New Software Brings the Universe to Your Computer

Written by Whitney Clavin
Jet Propulsion Laboratory

The incredible images from NASA's "Great Observatories" and many other NASA space- and ground-based telescopes are now available to the public in an educational and innovative manner through the release of the free WorldWide Telescope software from Microsoft.

Views of the cosmos from such observatories as NASA's Hubble Space Telescope, Spitzer Space Telescope, and Chandra X-ray Observatory can all be accessed through the same intuitive interface of exploring the night sky. Several all-sky surveys are also available through the WorldWide Telescope, including the Two Micron All-Sky Survey and the Infrared Astronomical Satellite survey. The rich multimedia software enables browsing through the visible, infrared, x-ray and other views of the universe, allowing for direct comparison of multi-wavelength observations that reveal surprising contrasts.

Other innovative features include guided tours created by scientists and educators. These tours guide users through various aspects of astronomy with narration, music, text and graphics. Members of the public, including children, will also be able to make their own tours to share with others.

The Two Micron All-Sky Survey is a collaborative effort between the University of Massachusetts, Amherst, and the Infrared Processing and Analysis Center in Pasadena, Calif., operated by NASA's Jet Propulsion Laboratory and the California Institute of Technology, both in Pasadena.

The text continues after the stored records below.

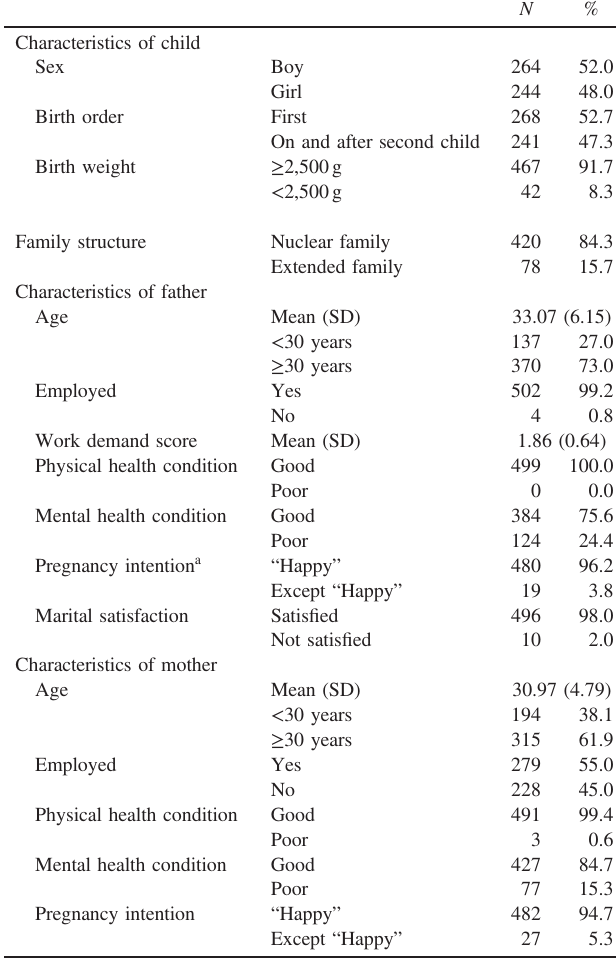
Table 1. Basic characteristics of participants ( N = 509)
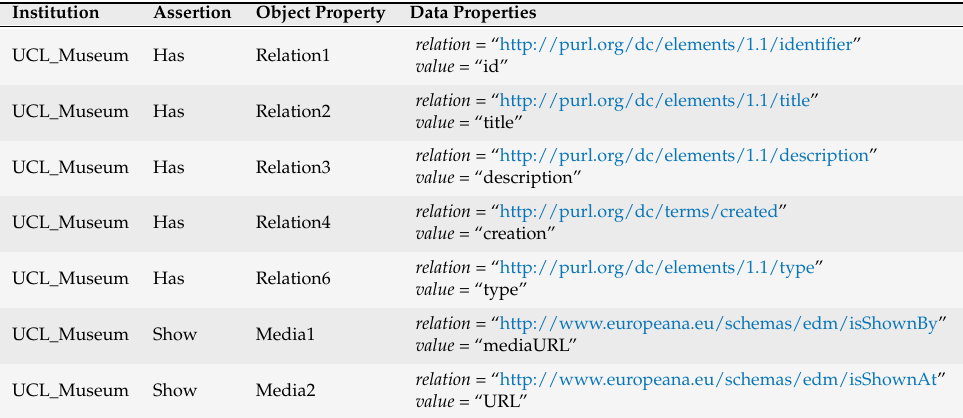
Table 2. Object property assertions of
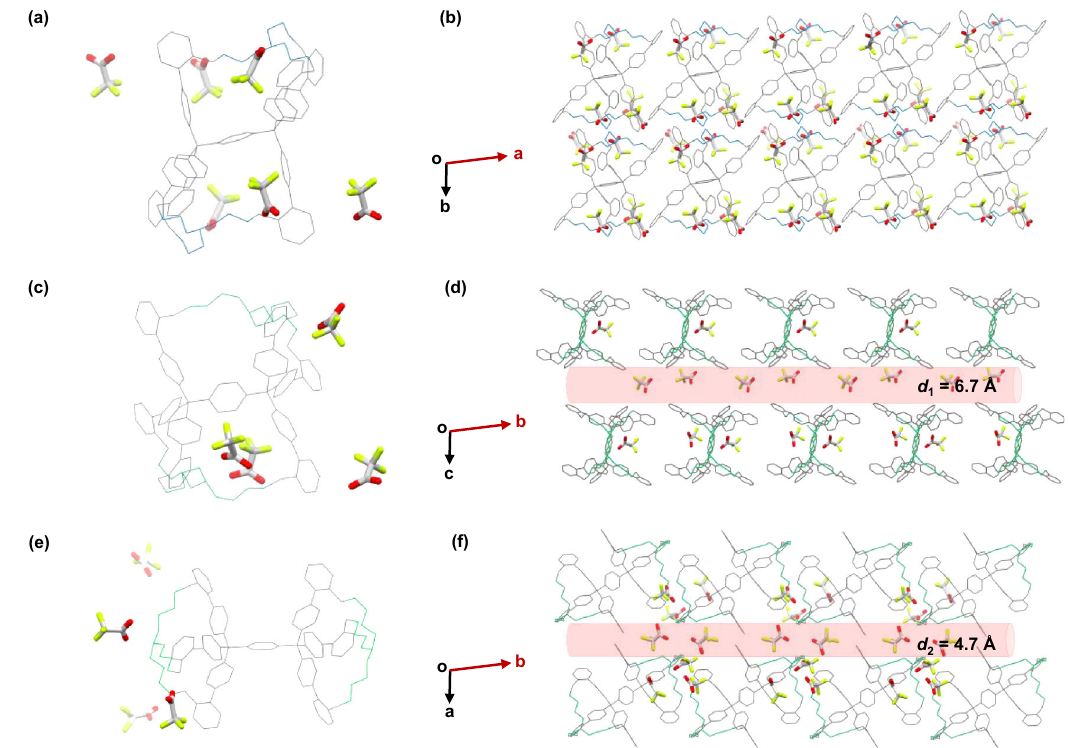
Fig. 7 The comparison of the molecular structure of three diphanes with the presence of TFA, their self-assembled superstructures with different proton-conducting channels. Molecular structures of a endo -[1,2,4]diphane, c endo -[1,2,5]diphane, and e exo -[1,2,5]diphane determined by SC-XRD, and their corresponding superstructures shown in b , d , and f . b Tri fl uoroacetic acid (TFA) molecules are trapped within the windows of endo -[1,2,4]diphane, whose superstructures exhibit no intermolecular channels. The intermolecular channels highlighted in red are present in the superstructures formed by d endo -[1,2,5]diphane and f exo -[1,2,5]diphane, respectively, providing the mobility of TFA molecules. TFA molecules are highlighted with bold stick model, with fl uorine atoms labeled in green, oxygen in red, and carbon in gray. Table 1 The proton conductivity ( σ ) of diphanes – TFA at 303 and 333 K, and their corresponding activation energy ( E a ) at a relative humidity of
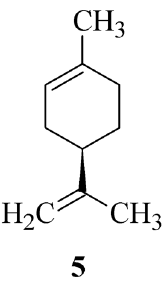
Figure 4 - Limonene ( 5 ), a natural product from citrus species.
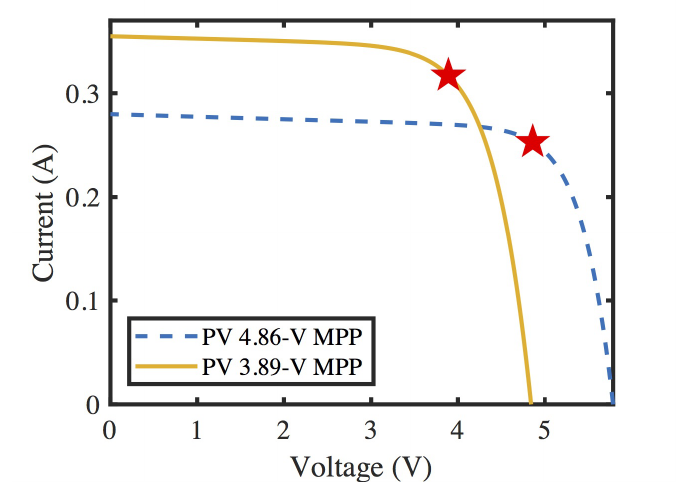
Figure 7. Current–voltage (I–V) curves for two PV modules with different maximum power point (MPP)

The Infrared Astronomical Satellite is a joint project between NASA, the Netherlands and the United Kingdom. Its data are archived at the Infrared Processing and Analysis Center.

JPL manages the Spitzer Space Telescope mission for NASA's Science Mission Directorate, Washington. Science operations are conducted at the Spitzer Science Center at Caltech, which manages JPL for NASA.

The WorldWide Telescope is available as of May 13, 2008, at www.worldwidetelescope.org.